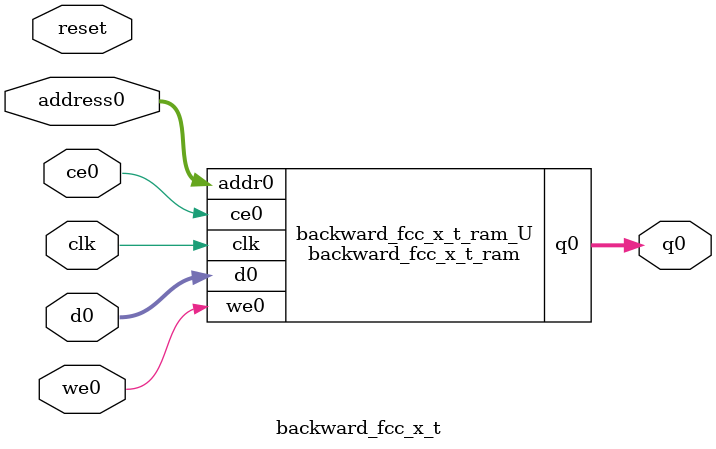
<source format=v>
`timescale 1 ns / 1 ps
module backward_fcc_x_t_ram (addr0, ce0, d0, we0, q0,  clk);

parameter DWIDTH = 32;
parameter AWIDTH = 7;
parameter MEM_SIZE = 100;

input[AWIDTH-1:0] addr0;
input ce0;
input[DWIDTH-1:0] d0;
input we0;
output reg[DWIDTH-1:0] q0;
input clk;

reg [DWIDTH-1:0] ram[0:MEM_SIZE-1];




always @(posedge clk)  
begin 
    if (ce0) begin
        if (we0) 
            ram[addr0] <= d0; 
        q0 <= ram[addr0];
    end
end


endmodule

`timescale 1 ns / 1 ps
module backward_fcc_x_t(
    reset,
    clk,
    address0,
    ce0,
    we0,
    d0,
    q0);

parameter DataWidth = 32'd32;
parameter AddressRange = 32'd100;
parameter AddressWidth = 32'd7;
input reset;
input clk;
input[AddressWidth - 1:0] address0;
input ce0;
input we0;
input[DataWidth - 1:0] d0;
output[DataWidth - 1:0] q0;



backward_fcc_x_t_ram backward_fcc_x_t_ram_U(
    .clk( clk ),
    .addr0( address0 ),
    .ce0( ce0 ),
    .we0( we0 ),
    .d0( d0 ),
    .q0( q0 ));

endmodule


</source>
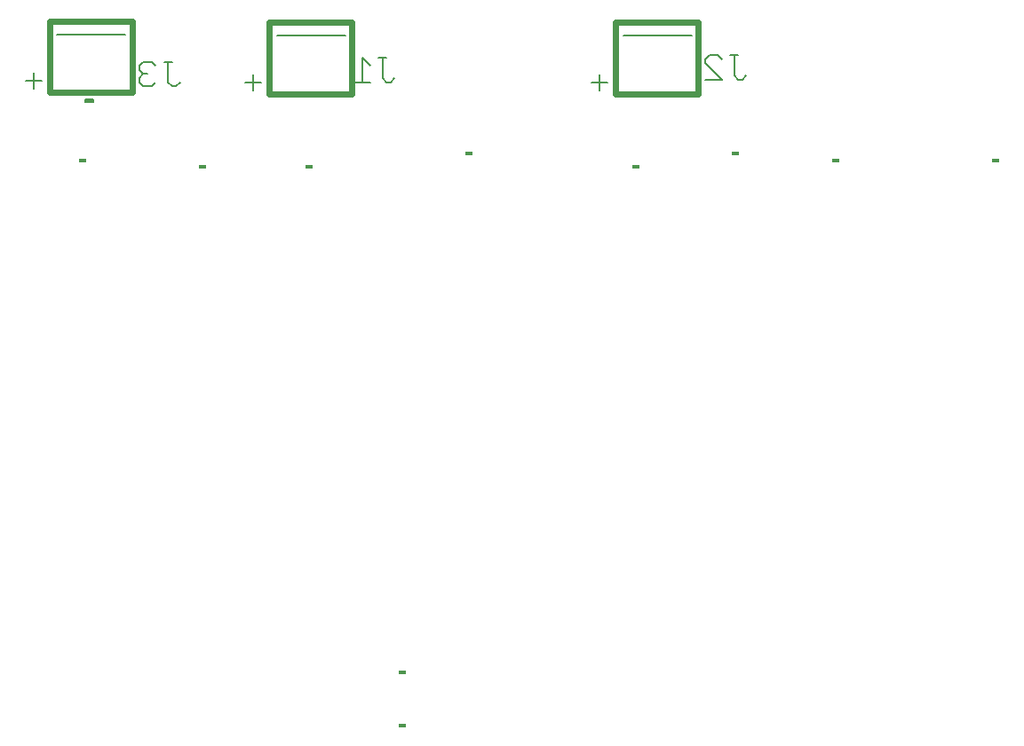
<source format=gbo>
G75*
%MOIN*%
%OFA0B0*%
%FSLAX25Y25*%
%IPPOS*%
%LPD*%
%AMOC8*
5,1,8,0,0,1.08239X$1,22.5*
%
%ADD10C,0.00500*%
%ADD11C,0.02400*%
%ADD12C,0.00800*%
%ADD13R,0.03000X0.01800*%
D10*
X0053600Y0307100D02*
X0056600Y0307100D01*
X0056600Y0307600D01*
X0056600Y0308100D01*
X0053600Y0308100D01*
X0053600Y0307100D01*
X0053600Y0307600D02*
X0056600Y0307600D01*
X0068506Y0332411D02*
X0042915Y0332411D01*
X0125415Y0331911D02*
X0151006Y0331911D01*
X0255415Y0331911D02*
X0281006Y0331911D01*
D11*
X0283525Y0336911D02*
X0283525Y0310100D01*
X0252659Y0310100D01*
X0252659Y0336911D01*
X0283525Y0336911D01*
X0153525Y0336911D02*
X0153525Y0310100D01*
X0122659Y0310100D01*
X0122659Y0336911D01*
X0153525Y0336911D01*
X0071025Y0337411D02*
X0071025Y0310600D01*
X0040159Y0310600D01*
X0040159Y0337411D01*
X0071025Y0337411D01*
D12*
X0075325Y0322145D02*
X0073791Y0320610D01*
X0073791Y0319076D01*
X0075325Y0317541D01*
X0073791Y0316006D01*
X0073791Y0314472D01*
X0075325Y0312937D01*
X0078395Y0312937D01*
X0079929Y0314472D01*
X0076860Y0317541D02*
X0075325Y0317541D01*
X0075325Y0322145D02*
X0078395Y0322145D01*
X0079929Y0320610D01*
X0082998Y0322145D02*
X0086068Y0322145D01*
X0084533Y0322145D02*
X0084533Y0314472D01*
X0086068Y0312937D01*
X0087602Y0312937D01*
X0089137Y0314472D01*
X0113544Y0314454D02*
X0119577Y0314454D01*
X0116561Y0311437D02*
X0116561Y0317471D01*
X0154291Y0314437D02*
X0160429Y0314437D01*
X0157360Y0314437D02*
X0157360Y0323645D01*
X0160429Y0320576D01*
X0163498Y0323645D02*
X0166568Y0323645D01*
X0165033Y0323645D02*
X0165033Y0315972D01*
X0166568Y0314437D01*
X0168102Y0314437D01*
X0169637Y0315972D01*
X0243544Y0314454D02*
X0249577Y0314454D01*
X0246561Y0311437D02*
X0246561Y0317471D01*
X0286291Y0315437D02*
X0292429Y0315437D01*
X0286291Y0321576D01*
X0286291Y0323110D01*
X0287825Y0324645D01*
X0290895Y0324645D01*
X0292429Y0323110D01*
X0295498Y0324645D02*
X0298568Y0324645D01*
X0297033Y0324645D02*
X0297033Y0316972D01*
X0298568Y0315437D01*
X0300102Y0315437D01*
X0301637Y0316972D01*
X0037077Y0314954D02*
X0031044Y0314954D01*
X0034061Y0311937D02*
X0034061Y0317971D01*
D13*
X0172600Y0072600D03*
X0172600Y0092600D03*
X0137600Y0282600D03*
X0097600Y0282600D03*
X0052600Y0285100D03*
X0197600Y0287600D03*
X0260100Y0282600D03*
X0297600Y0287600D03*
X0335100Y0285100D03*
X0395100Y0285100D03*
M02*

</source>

■ ■ ■ ■ ■

### [Your instructions]
I need each line from the listing where the word "input" occurs.

### [Result of this exercise]
input[AWIDTH-1:0] addr0;
input ce0;
input[DWIDTH-1:0] d0;
input we0;
input clk;
input reset;
input clk;
input[AddressWidth - 1:0] address0;
input ce0;
input we0;
input[DataWidth - 1:0] d0;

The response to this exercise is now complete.